# JOB A:
From the appraisals and taxation text below, list every party that the text says does not count as a qualified appraiser under IRS rules.
# JOB B:
Please answer these questions using the appraisals and taxation text below:
(i) Which IRS form must donors file with their annual income tax return if they plan to claim more than $500 for all non-cash gifts in a year?
(ii) Above what deduction amount for an item or a group of similar items must the property be appraised by a qualified appraiser?
(iii) Who is responsible for obtaining a qualified appraisal?
# JOB C:
Write the next few sentences of the appraisals and taxation text, picking up after its final sentence.
━━━━━ PAGE EXTRACT
Appraisals and Taxation
To fulfill our mission, LaRC depends on the support and generosity of donors. Persons considering donating to LaRC should be aware that the IRS has substantiation requirements for deductions of charitable non-cash contributions. In general, potential donors planning to claim a deduction of more than $500 for all non-cash gifts made during the year will need to file an IRS Form 8283 with their annual income tax return.
If a potential donor plans to claim a deduction of more than $5,000 for an item or a group of similar items, then the donor will need to have the property appraised by a "qualified appraiser." Under IRS rules, Tulane, a Tulane employee, or anyone in a relationship with Tulane that might not be considered independent is not a qualified appraiser.
Since Tulane is not a qualified appraiser for tax purposes, we do not furnish qualified appraisals. The donor is responsible for obtaining a qualified appraisal.
━━━━━━━━━━
━━━━━ DATA ROWS
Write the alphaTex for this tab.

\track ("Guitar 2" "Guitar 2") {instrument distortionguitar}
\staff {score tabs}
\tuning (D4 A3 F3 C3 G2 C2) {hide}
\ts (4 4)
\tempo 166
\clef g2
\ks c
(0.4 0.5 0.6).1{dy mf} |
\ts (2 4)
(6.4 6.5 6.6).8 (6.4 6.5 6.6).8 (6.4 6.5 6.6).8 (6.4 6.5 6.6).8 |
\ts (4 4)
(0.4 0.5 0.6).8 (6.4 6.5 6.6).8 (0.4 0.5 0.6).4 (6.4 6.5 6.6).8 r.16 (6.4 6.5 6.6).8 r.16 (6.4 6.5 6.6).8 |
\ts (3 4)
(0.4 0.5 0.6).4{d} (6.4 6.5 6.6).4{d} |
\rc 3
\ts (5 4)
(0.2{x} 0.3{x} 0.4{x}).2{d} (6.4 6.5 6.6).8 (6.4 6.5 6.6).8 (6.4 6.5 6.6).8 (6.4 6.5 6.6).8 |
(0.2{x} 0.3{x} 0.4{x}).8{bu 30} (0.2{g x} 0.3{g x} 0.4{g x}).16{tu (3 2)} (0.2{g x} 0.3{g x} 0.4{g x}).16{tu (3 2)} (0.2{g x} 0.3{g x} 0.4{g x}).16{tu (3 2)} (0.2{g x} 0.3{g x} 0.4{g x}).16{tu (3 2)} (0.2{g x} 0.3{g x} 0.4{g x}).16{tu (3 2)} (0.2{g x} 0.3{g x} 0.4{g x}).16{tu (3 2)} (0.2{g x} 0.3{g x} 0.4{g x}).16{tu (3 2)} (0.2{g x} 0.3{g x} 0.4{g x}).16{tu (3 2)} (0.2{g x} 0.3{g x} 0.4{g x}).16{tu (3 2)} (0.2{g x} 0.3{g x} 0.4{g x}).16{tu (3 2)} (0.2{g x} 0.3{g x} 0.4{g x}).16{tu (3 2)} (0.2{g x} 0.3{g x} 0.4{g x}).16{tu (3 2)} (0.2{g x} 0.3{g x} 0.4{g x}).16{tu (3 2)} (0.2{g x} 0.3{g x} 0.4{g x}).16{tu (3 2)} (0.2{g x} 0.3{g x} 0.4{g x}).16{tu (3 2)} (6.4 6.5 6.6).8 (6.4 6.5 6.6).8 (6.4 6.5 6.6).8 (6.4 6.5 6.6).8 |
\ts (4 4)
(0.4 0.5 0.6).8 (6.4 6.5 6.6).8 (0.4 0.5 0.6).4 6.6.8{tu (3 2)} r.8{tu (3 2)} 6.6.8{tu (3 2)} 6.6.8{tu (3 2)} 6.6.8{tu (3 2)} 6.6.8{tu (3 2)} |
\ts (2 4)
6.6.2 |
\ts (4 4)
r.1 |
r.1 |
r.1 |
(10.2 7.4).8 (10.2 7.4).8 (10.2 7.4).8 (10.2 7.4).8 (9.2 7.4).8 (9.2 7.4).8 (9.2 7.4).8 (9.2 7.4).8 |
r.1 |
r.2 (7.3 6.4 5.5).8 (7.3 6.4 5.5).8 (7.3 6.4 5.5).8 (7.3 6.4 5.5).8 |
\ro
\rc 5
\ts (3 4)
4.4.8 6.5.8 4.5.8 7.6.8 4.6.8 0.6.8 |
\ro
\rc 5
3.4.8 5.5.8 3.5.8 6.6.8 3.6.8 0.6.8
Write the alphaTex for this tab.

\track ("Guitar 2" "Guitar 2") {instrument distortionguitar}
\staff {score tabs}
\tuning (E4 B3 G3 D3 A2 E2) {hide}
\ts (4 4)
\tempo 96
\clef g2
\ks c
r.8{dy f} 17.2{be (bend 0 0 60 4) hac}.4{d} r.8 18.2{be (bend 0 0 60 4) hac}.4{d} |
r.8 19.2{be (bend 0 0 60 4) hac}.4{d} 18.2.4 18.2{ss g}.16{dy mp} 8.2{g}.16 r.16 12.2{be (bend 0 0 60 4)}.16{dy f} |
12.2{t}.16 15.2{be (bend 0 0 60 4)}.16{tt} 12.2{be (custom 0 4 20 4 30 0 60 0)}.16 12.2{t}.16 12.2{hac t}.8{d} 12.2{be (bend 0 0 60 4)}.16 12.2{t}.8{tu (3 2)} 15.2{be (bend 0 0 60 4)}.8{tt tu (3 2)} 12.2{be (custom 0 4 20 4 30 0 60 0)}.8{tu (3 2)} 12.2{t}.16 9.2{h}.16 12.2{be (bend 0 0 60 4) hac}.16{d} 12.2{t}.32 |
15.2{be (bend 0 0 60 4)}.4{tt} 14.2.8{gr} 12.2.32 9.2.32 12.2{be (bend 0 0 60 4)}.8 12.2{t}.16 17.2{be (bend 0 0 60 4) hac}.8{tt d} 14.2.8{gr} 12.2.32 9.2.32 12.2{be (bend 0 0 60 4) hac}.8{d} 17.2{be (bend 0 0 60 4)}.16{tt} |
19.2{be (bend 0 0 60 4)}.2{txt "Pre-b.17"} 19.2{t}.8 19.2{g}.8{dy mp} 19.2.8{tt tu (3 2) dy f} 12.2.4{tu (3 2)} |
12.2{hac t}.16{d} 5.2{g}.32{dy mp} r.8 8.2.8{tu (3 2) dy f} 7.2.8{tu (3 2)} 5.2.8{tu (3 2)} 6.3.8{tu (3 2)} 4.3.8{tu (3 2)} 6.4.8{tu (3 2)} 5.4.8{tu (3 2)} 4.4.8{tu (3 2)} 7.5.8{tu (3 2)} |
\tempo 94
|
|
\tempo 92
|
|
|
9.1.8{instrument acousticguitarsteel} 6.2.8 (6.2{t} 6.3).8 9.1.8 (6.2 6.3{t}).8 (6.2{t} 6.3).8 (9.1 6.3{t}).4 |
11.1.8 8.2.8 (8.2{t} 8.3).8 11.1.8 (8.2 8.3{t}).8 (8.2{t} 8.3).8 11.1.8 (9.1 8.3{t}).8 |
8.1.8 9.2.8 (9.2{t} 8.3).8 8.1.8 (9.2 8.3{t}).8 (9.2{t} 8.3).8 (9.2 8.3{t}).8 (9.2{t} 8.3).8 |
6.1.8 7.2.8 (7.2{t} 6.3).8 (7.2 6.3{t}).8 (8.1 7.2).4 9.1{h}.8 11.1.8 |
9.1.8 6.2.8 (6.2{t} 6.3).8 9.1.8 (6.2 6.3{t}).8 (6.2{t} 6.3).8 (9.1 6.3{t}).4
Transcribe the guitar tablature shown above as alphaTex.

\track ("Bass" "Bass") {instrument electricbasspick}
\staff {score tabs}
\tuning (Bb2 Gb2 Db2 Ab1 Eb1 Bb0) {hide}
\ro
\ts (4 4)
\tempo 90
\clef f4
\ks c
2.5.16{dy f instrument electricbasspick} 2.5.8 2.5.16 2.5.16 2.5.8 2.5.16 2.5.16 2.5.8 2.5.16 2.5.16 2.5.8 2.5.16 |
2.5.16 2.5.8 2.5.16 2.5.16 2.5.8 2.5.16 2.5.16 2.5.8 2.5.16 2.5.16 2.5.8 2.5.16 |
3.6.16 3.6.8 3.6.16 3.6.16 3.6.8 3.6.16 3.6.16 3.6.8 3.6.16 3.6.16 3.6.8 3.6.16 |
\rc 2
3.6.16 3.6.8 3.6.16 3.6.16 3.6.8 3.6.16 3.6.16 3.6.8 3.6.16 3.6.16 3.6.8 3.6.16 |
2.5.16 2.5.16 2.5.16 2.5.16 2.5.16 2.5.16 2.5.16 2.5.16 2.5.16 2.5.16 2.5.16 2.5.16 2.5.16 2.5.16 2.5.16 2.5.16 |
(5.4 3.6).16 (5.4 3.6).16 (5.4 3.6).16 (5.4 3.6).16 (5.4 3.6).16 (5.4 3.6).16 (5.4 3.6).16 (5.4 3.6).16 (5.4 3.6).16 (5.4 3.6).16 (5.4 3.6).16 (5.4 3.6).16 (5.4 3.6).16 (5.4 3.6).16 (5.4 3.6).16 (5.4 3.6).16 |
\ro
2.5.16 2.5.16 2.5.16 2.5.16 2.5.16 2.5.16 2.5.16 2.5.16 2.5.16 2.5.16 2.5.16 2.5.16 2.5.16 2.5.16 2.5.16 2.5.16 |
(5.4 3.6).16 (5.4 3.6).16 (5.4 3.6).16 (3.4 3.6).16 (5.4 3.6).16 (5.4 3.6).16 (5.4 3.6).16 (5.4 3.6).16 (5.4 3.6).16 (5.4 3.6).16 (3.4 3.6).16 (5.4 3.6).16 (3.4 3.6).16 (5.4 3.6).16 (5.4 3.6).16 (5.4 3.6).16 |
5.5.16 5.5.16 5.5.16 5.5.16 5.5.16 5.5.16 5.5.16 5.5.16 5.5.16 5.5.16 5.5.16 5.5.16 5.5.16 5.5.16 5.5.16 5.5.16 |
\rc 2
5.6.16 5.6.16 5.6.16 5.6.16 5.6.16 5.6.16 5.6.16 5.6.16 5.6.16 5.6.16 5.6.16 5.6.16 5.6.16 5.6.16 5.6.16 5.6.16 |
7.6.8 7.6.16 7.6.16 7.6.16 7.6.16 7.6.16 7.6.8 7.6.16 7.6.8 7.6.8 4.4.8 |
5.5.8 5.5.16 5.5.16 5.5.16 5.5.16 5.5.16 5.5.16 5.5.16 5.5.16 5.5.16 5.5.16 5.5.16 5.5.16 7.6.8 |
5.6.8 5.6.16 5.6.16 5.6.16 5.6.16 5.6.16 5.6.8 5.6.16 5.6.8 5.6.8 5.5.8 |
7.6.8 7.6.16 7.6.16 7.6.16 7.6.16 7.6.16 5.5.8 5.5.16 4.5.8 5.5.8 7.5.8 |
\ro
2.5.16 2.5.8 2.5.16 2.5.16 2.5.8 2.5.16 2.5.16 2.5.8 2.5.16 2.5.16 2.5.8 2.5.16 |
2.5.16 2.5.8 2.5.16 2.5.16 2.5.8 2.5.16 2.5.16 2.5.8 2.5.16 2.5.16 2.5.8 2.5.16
━━━━━━━━━━
# TASK RESULT A:
- Tulane
- A Tulane employee
- Anyone in a relationship with Tulane that might not be considered independent

# TASK RESULT B:
(i) IRS Form 8283
(ii) $5,000
(iii) The donor

# TASK RESULT C:
The appraisal must be made no earlier than 60 days before the date of gift and not later than the income tax filing due date (including extensions).
LaRC recommends that a prospective donor discuss gift or charitable deductions with a tax advisor.
IRS publications and forms are available at http://www.irs.gov/. The relevant forms for LaRC donations are:
- Charitable Contributions (IRS Pub.526)
- Determining the Value of Donated Property (IRS Pub. 561)
- Noncash Charitable Contributions (Form 8283)
- Instructions for Form 8283
Thank you for your support.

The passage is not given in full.